TASK ITEM: Print the listing below exactly. Leave nothing out.
- - - - -
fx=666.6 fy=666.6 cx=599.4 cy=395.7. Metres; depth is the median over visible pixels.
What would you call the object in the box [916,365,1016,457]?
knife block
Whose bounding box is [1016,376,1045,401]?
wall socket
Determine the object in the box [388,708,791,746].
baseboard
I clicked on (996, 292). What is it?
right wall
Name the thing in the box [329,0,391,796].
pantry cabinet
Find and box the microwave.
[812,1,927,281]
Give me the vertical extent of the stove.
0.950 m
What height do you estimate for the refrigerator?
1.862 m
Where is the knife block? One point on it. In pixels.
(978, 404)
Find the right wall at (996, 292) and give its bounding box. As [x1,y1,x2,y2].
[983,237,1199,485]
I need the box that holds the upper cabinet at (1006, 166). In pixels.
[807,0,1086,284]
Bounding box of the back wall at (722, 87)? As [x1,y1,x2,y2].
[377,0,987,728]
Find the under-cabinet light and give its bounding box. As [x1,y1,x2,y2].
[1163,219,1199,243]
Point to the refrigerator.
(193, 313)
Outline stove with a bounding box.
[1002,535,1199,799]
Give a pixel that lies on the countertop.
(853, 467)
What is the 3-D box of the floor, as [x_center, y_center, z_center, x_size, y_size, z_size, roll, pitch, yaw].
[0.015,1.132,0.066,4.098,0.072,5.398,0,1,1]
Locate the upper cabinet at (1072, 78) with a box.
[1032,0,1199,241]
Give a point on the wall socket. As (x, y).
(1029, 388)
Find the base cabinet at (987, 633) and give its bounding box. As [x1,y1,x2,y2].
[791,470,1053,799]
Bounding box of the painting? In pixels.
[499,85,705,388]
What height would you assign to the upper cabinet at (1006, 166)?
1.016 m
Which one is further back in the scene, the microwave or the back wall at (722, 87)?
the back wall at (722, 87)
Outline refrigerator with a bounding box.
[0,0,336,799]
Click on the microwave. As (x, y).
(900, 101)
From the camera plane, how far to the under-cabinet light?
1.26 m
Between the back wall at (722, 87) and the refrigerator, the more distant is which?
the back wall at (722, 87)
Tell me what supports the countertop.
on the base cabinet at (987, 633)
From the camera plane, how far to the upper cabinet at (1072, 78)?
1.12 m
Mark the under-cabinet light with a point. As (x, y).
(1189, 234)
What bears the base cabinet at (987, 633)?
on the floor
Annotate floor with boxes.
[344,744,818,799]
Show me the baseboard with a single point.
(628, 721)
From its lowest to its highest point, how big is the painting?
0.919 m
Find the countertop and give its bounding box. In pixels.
- - - - -
WORKED SOLUTION:
fx=666.6 fy=666.6 cx=599.4 cy=395.7. Metres; depth is the median over visible pixels.
What would you call the object in the box [916,365,1016,457]?
knife block
Whose bounding box is [1016,376,1045,401]?
wall socket
Determine the object in the box [388,708,791,746].
baseboard
I clicked on (996, 292). What is it?
right wall
Name the thing in the box [329,0,391,796].
pantry cabinet
Find and box the microwave.
[812,1,927,281]
Give me the vertical extent of the stove.
0.950 m
What height do you estimate for the refrigerator?
1.862 m
Where is the knife block? One point on it. In pixels.
(978, 404)
Find the right wall at (996, 292) and give its bounding box. As [x1,y1,x2,y2].
[983,237,1199,485]
I need the box that holds the upper cabinet at (1006, 166). In pixels.
[807,0,1086,284]
Bounding box of the back wall at (722, 87)? As [x1,y1,x2,y2].
[377,0,987,728]
Find the under-cabinet light and give its bounding box. As [x1,y1,x2,y2].
[1163,219,1199,243]
Point to the refrigerator.
(193, 313)
Outline stove with a bounding box.
[1002,535,1199,799]
Give a pixel that lies on the countertop.
(853, 467)
What is the 3-D box of the floor, as [x_center, y_center, z_center, x_size, y_size, z_size, roll, pitch, yaw].
[0.015,1.132,0.066,4.098,0.072,5.398,0,1,1]
Locate the upper cabinet at (1072, 78) with a box.
[1032,0,1199,241]
Give a point on the wall socket. As (x, y).
(1029, 388)
Find the base cabinet at (987, 633) and give its bounding box. As [x1,y1,x2,y2].
[791,470,1053,799]
Bounding box of the painting? In pixels.
[499,85,705,388]
What height would you assign to the upper cabinet at (1006, 166)?
1.016 m
Which one is further back in the scene, the microwave or the back wall at (722, 87)?
the back wall at (722, 87)
Outline refrigerator with a bounding box.
[0,0,336,799]
Click on the microwave. As (x, y).
(900, 101)
From the camera plane, how far to the under-cabinet light?
1.26 m
Between the back wall at (722, 87) and the refrigerator, the more distant is which?
the back wall at (722, 87)
Tell me what supports the countertop.
on the base cabinet at (987, 633)
From the camera plane, how far to the upper cabinet at (1072, 78)?
1.12 m
Mark the under-cabinet light with a point. As (x, y).
(1189, 234)
What bears the base cabinet at (987, 633)?
on the floor
Annotate floor with boxes.
[344,744,818,799]
Show me the baseboard with a single point.
(628, 721)
From its lowest to its highest point, how big is the painting?
0.919 m
Find the countertop and give its bounding box. In pixels.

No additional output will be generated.